FinTech’in bankacılık ve finansal kurumlar alanındaki yıkıcı durumu bir süredir tartışılıyor. Bu eğilimin kökenlerini hatırlamalı ve bankaların aracılık rollerinin FinTech firmalarının birincil hedefi haline geldiğini görüyor olmalıyız. Özellikle gelişmiş teknoloji ve son kullanıcılara verimli bir şekilde hizmet veren yapıların geleneksel yerleşik platformlar için alternatif teşkil ettiğini görmek alışılmadık bir durum değildir.
Müşteri-süreçlerini, kredi notları ve değerlendirmeleri ve yeni RegTech çözümleri gibi sayısız diğer operasyonel alanlar ortaya çıkıyor. Bu bağlamda mevcut yapılar için en büyük zorluk mevcut işletme modelinin bir parçası olarak bu yeni işletme modellerini benimsemek için gerekli yetenek ve çevikliğe sahip olmaktır. Endüstrinin bunu başarmak için zaman ve kaynak harcadığını biliyorum, ancak düzenleyici ve ticari endişelere hitap eden uygun maliyetli bir çözüm getirmek büyük bir mücadele.

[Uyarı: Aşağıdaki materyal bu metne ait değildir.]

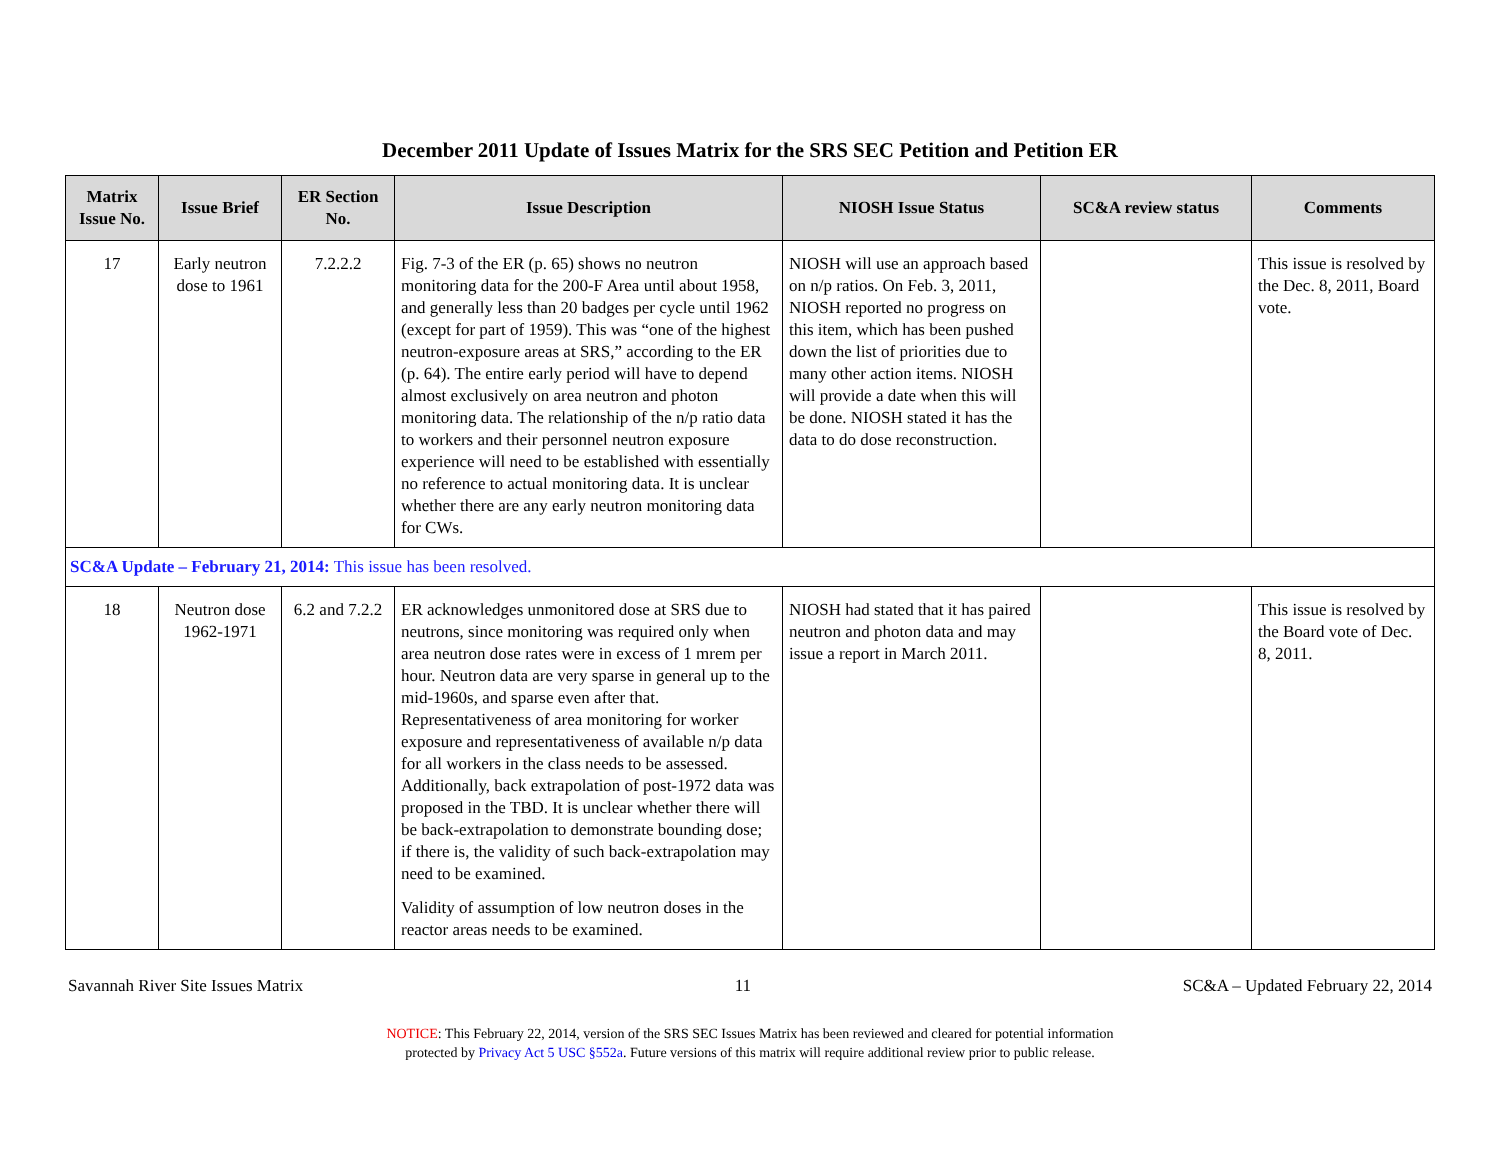December 2011 Update of Issues Matrix for the SRS SEC Petition and Petition ER
| Matrix Issue No. | Issue Brief | ER Section No. | Issue Description | NIOSH Issue Status | SC&A review status | Comments |
| --- | --- | --- | --- | --- | --- | --- |
| 17 | Early neutron dose to 1961 | 7.2.2.2 | Fig. 7-3 of the ER (p. 65) shows no neutron monitoring data for the 200-F Area until about 1958, and generally less than 20 badges per cycle until 1962 (except for part of 1959). This was “one of the highest neutron-exposure areas at SRS,” according to the ER (p. 64). The entire early period will have to depend almost exclusively on area neutron and photon monitoring data. The relationship of the n/p ratio data to workers and their personnel neutron exposure experience will need to be established with essentially no reference to actual monitoring data. It is unclear whether there are any early neutron monitoring data for CWs. | NIOSH will use an approach based on n/p ratios. On Feb. 3, 2011, NIOSH reported no progress on this item, which has been pushed down the list of priorities due to many other action items. NIOSH will provide a date when this will be done. NIOSH stated it has the data to do dose reconstruction. | | This issue is resolved by the Dec. 8, 2011, Board vote. |
| SC&A Update – February 21, 2014: This issue has been resolved. | | | | | | |
| 18 | Neutron dose 1962-1971 | 6.2 and 7.2.2 | ER acknowledges unmonitored dose at SRS due to neutrons, since monitoring was required only when area neutron dose rates were in excess of 1 mrem per hour. Neutron data are very sparse in general up to the mid-1960s, and sparse even after that. Representativeness of area monitoring for worker exposure and representativeness of available n/p data for all workers in the class needs to be assessed. Additionally, back extrapolation of post-1972 data was proposed in the TBD. It is unclear whether there will be back-extrapolation to demonstrate bounding dose; if there is, the validity of such back-extrapolation may need to be examined. Validity of assumption of low neutron doses in the reactor areas needs to be examined. | NIOSH had stated that it has paired neutron and photon data and may issue a report in March 2011. | | This issue is resolved by the Board vote of Dec. 8, 2011. |
Savannah River Site Issues Matrix 11 SC&A – Updated February 22, 2014
NOTICE: This February 22, 2014, version of the SRS SEC Issues Matrix has been reviewed and cleared for potential information
protected by Privacy Act 5 USC §552a. Future versions of this matrix will require additional review prior to public release.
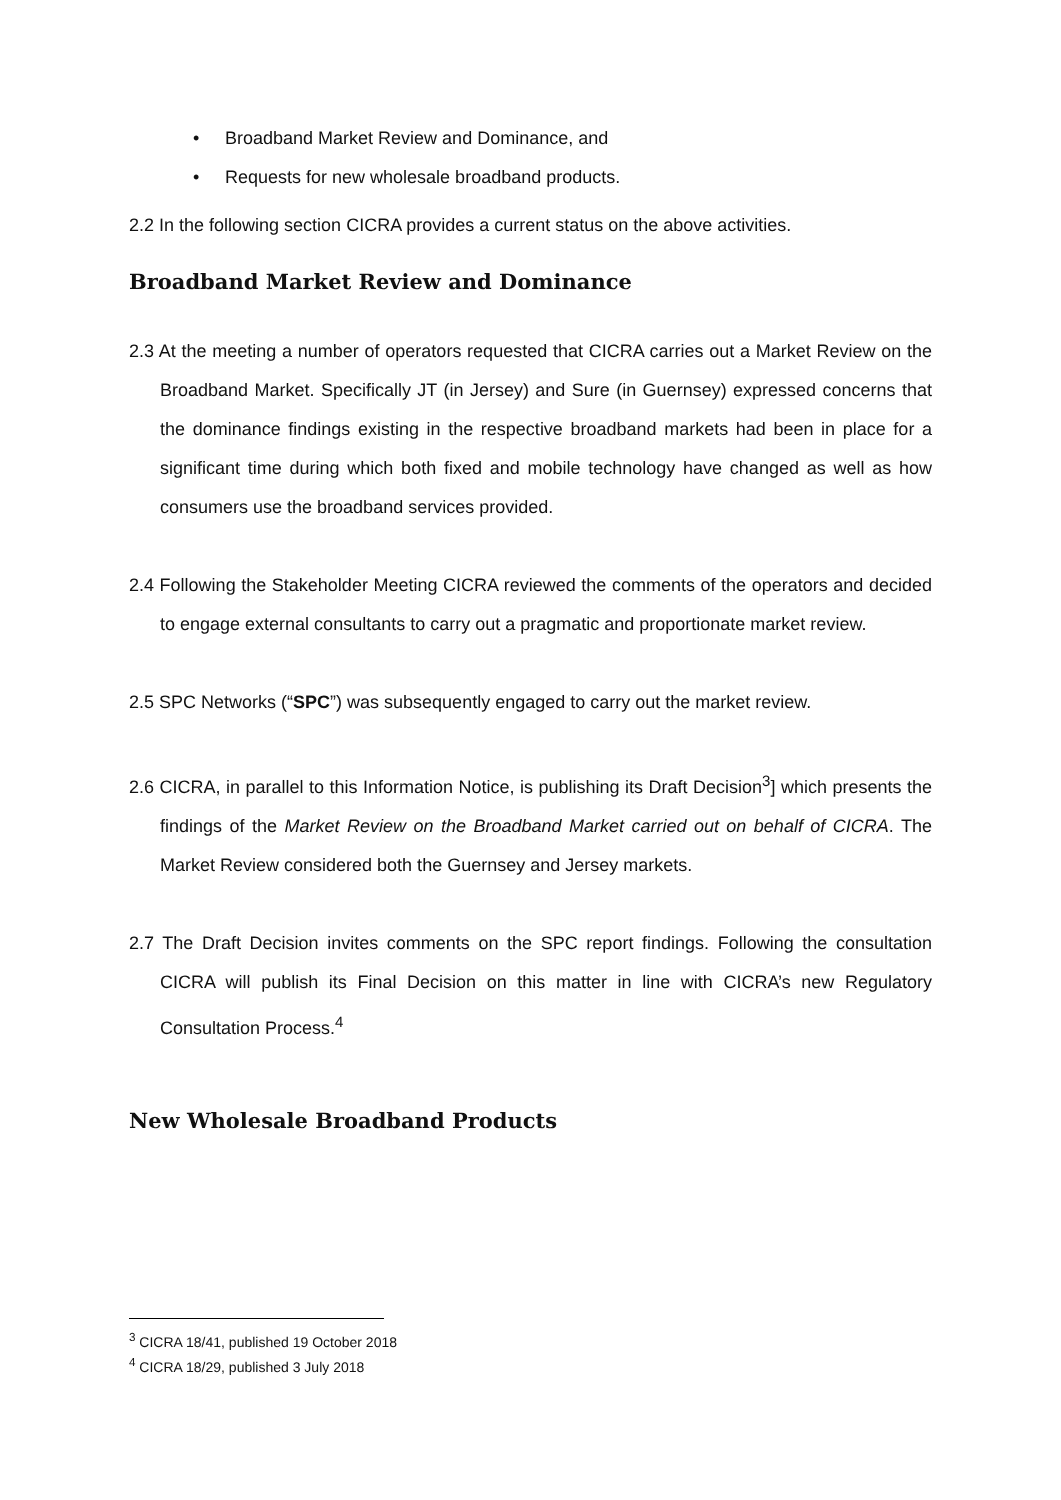• Broadband Market Review and Dominance, and
• Requests for new wholesale broadband products.
2.2 In the following section CICRA provides a current status on the above activities.
Broadband Market Review and Dominance
2.3 At the meeting a number of operators requested that CICRA carries out a Market Review on the Broadband Market. Specifically JT (in Jersey) and Sure (in Guernsey) expressed concerns that the dominance findings existing in the respective broadband markets had been in place for a significant time during which both fixed and mobile technology have changed as well as how consumers use the broadband services provided.
2.4 Following the Stakeholder Meeting CICRA reviewed the comments of the operators and decided to engage external consultants to carry out a pragmatic and proportionate market review.
2.5 SPC Networks (“SPC”) was subsequently engaged to carry out the market review.
2.6 CICRA, in parallel to this Information Notice, is publishing its Draft Decision<sup>3</sup>] which presents the findings of the Market Review on the Broadband Market carried out on behalf of CICRA. The Market Review considered both the Guernsey and Jersey markets.
2.7 The Draft Decision invites comments on the SPC report findings. Following the consultation CICRA will publish its Final Decision on this matter in line with CICRA’s new Regulatory Consultation Process.<sup>4</sup>
New Wholesale Broadband Products
<sup>3</sup> CICRA 18/41, published 19 October 2018
<sup>4</sup> CICRA 18/29, published 3 July 2018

– FinTech şirketleri ve yeni girişimler için tavsiyeleriniz neler?
FinTech girişimleri, finansal hizmetlerin sunumu için geleneksel paradigmaları kırmakla gurur duyuyor. Aynı yeni girişimler itibar riskinin finansal hizmetler firmaları için kritik öneme sahip olduğunu da anlamalıdır. FinTech endüstrisi, yanıltıcı adımlar ile itibar kazanırsa veya müşterilerinin yatırımlarını zarara sokarsa, müşteriler bu hizmetleri kullanmayı bırakacak ve hükümetler düzenleme açısından daha fazla adım talep edecektir. FinTech firmaları iş modellerinin topluma etkisini anlamalıdır. FinTech şirketleri de veri koruma ve gizliliğe dikkat etmelidir. FinTech’in yükselen gelgiti ile siber tehditlere karşı koruma sağlamak için verileri daha iyi bir şekilde kullanmamız, yönetmeniz ve korumamız gerekiyor. Bu alanlara dikkat etmelerini tavsiye ediyorum.